That would probably help, but it's also a continuation of the cat and mouse game. There are plenty of captcha breaking services out there, it only cost about $1 to programmatically solve 1000 captchas.
> There are plenty of captcha breaking services out there
Give it a try and see what happens.
People said greylisting against email spam wouldn't work, since spammers would just resend. It works since 20 years. To get your IP off the DNSBL NiX Spam you just have to follow a link. People said spammers would automate that process. Never happened in 19 years. Sometimes spammers are just lazy.
Agreed. I suspect that this is an arbitrage game on the part of the SEO spammers. Each search is cheaper for them than it is for a competitor who's using a major search engine with more extensive anti-spammer protections, and that difference equals $$$. A captcha doesn't have to be an unbeatable solution.

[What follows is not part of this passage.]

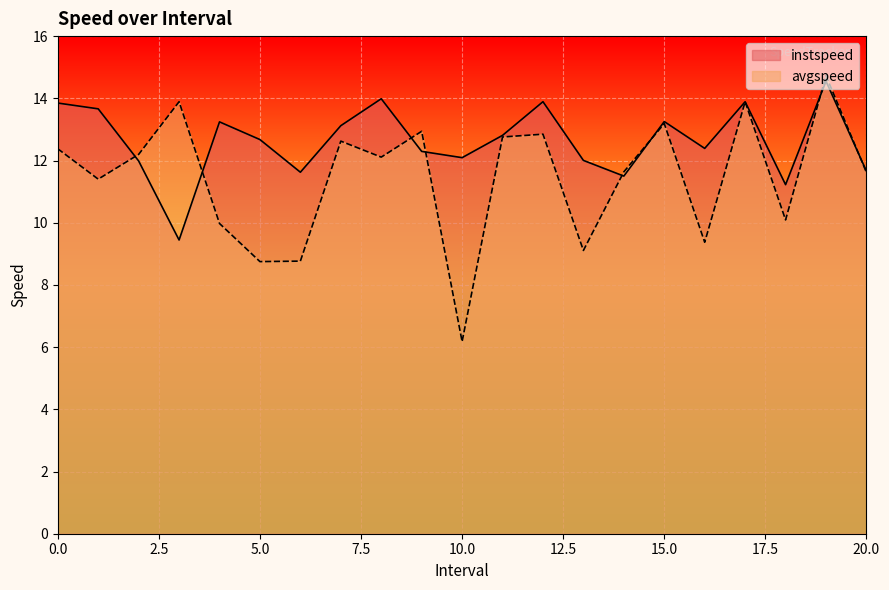

How many lines are shown in the chart?

2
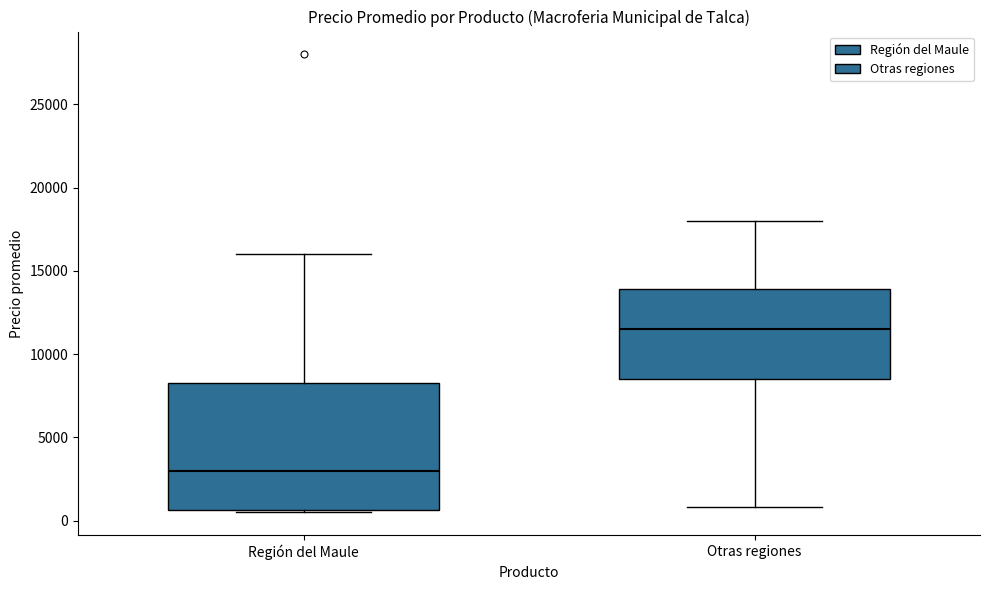

Reading left to right, transcribe this box plot: for each box, give where its median line is, the range the box spans, and where its two whiskers end, as read against the y-axis. The values are not printed on the chart, so give them approximately, as read against the axis.

Región del Maule: median 3000, box 500 to 8500, whiskers 500 (just below the box's lower edge) to 16000
Otras regiones: median 11500, box 8500 to 14000, whiskers 1000 to 18000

It just has to provide enough of a barrier to equalize the cost.
I'm not so sure about this. The spammers goal is to build up as big a list of link spam targets as possible. If one spammer chooses to only scrape minor engines and another only major engines, the one scraping the major engines will probably come out on top despite the higher cost. Whoever is abusing OP's search engine is likely doing it to supplement the data they are already scraping from the major engines.

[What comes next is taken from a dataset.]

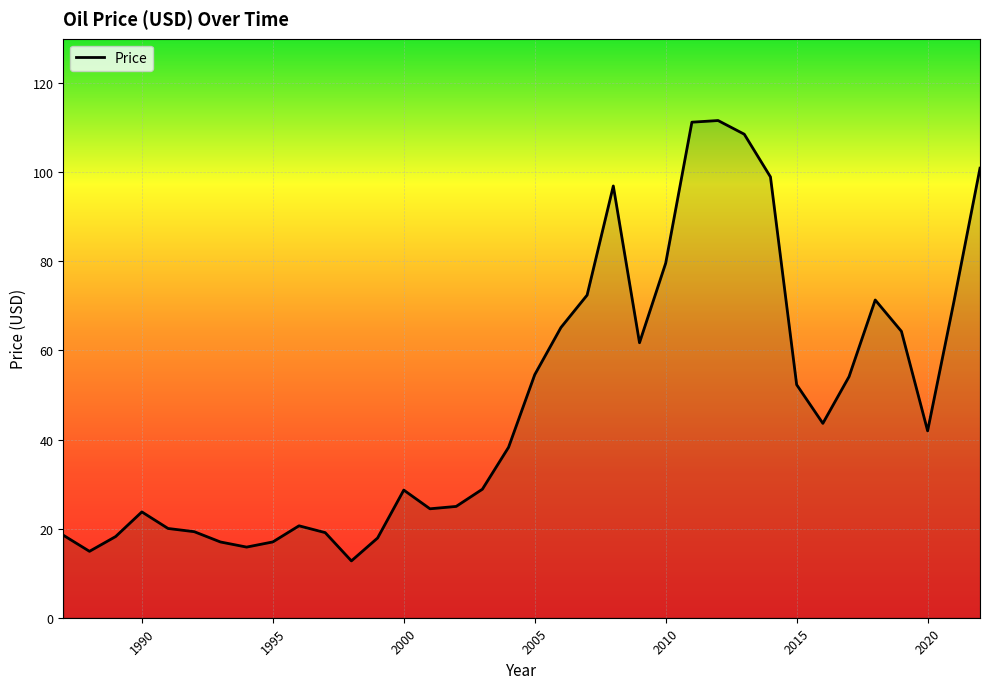

What is the difference between the maximum and minimum values?

98.9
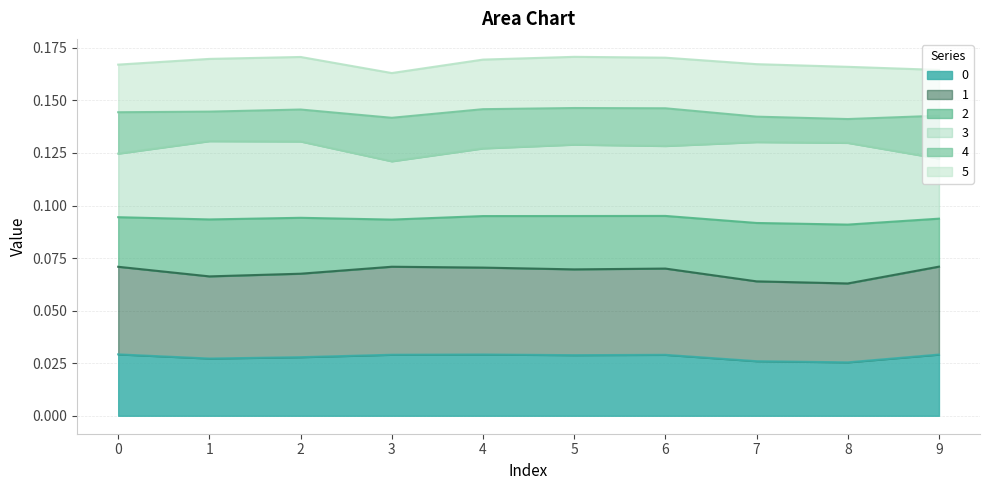

What is the sum of the 5 values at 7 and 8?

0.3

For OP, I think simply not returning results at all is a more practical measure because it removes the reward completely. Captchas and bot detection keep the reward in play, while taking away the results entirely makes the entire pursuit futile.
It might be a better idea to return low quality results than nothing at all. The idea is that it's pretty obvious when the bot is banned when it receives no results at all. Having to look at the results manually to determine whether one is banned is a much more time consuming endeavor.
Well what I'm suggesting isn't about blocking the bots, it's about removing the incentive. So in this case, I think the more obvious it is the better. I would want them to realize as soon as possible that they are 100% wasting their time.
If anything, it might be best to return a page that explicitly states "Sorry, this search engine no longer supports SEO footprint search queries."
On the other hand, making content difficult to parse is easy to do and a very strong weapon. Make them waste dev time... It is much easier to make variants of HTML than it is to parse it. You can even automate it to some degree.
Then monetize by setting up your own captcha farm, but instead of paying for compute, send the captcha to the spam bots, who send it to another captcha farm and solve it for you.
As I understand it, the main point of CAPTCHAs isn’t to keep out bots completely, but to give enough friction to make automated attacks or uses infeasible, while keeping the friction low enough that normal users can still use it normally.